Gartner: Midmarket UCaaS to Approach $3B
This month, Gartner published a guide for the midmarket unified communications-as-a-service space in North America. It said this space could approach a value of $3 billion by 2021.
The analyst firm noted that Bell Canada, CenturyLink, Evolve IP, Intermedia, Jive, Vonage, and Windstream are among the companies catering to the midmarket with UCaaS solutions. UCaaS spending by the midmarket neared $1.5 billion last year.
Gartner reportedly defines the midmarket as organizations with 100 to 999 employees and with revenues from $50 million to $1 billion.
It says limited budget is the key gating factor to UCaaS investment by midmarket companies. Meanwhile, bundled offerings; clear costs of cloud-based solutions; freemium offerings that enable midmarket customers to get their feet wet with UCaaS; and SD-WAN services, which make it more affordable to support high quality UC across the enterprise all can lower the barrier to UCaaS adoption.
However, in INTERNET TELEPHONY’s fourth quarter 2017 issue, Windstream’s Michael Hoyt writes that most mid-sized companies rely on legacy voice systems while most small and large businesses use cloud-based solutions with unified communications capabilities.

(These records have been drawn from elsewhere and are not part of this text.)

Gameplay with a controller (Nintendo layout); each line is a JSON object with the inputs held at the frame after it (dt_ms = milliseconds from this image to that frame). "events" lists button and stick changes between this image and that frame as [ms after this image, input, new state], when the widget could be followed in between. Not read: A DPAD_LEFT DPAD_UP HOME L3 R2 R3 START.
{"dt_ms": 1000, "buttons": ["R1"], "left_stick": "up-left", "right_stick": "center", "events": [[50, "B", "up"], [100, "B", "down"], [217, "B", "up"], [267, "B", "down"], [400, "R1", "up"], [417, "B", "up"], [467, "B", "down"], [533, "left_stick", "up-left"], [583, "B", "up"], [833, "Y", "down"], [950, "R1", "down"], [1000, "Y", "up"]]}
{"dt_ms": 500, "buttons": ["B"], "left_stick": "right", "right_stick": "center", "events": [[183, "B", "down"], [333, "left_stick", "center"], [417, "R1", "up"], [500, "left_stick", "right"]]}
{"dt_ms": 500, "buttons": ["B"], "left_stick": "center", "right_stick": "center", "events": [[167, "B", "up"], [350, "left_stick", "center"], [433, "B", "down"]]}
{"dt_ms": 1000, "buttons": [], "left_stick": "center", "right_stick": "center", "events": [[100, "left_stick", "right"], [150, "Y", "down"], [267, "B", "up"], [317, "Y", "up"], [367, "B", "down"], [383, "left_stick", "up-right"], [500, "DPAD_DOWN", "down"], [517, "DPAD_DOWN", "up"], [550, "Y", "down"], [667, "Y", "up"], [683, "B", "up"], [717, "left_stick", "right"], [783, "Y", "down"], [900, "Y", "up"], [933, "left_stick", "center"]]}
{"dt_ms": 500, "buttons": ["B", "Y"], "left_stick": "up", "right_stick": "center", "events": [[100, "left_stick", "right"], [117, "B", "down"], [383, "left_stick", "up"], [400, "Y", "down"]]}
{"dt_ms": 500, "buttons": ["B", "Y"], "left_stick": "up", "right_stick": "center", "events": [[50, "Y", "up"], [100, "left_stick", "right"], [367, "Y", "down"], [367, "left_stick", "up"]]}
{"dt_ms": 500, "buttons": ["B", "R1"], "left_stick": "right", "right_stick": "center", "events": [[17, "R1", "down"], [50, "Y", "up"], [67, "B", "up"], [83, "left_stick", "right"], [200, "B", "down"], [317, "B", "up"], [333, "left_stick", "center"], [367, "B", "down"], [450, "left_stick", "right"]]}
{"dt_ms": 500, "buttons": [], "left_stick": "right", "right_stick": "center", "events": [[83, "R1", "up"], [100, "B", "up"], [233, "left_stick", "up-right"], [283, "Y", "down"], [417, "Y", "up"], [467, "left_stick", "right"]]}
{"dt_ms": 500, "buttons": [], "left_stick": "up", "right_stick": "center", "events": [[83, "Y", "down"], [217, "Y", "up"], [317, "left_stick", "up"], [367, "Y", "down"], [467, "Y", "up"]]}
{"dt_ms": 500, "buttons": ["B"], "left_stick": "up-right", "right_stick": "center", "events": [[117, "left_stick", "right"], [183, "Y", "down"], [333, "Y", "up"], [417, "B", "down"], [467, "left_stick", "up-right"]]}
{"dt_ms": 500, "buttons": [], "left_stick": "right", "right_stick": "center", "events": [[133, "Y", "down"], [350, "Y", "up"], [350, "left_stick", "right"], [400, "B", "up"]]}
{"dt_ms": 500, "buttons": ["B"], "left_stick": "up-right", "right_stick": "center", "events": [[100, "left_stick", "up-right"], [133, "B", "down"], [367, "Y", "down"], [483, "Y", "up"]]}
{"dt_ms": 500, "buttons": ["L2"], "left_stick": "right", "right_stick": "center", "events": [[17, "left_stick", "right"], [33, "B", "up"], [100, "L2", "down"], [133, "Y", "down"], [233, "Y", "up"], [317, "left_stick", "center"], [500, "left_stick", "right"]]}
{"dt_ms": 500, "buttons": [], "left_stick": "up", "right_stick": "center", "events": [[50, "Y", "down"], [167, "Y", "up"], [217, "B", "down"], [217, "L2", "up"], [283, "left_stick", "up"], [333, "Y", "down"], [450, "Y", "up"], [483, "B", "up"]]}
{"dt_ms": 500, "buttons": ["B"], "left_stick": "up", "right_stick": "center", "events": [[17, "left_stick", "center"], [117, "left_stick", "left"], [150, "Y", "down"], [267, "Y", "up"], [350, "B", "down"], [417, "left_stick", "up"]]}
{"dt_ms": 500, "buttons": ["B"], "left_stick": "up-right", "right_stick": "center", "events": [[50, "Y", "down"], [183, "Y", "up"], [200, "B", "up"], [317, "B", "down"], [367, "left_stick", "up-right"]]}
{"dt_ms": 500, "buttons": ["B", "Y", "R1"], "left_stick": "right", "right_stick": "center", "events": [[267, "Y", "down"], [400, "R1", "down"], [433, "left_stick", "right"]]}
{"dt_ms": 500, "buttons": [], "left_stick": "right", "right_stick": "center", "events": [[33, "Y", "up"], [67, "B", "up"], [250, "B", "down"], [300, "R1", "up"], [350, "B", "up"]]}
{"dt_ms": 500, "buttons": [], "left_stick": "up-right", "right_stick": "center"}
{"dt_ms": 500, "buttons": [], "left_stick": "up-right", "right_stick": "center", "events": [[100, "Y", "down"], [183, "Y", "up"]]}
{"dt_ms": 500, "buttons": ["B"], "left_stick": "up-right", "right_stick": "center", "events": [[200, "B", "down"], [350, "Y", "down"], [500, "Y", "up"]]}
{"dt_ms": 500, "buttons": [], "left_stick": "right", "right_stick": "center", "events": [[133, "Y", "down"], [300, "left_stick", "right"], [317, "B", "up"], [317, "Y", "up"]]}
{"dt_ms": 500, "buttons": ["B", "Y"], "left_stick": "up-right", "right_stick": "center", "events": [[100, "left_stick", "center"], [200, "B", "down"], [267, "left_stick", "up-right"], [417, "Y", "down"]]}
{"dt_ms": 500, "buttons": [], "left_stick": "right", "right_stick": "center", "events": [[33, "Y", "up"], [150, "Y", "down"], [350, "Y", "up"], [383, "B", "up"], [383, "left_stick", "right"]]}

He also notes the importance of customized UCaaS strategies; the need for UCaaS strategies with dynamic traffic routing, flexibility, and network diversity; and the fact that organizations need to make plans to secure UCaaS environments.
Meanwhile, Jeremy Duke, Synergy Research Group’s founder and chief analyst, had this to say about UCaaS.
“UCaaS continues to provide a richer and more cost effective collaborative communication system for businesses globally,” says Duke. “We are also seeing an upmarket acceleration of UCaaS adoption, moving from serving mostly smaller sized organizations now to gaining traction in businesses of over 100 seats and over 1,000 seats. Given that the displacement of premise[s] PBXs remains low today, there is ample ground for UCaaS to find strong growth in displacing these legacy systems over a long stretch of time.”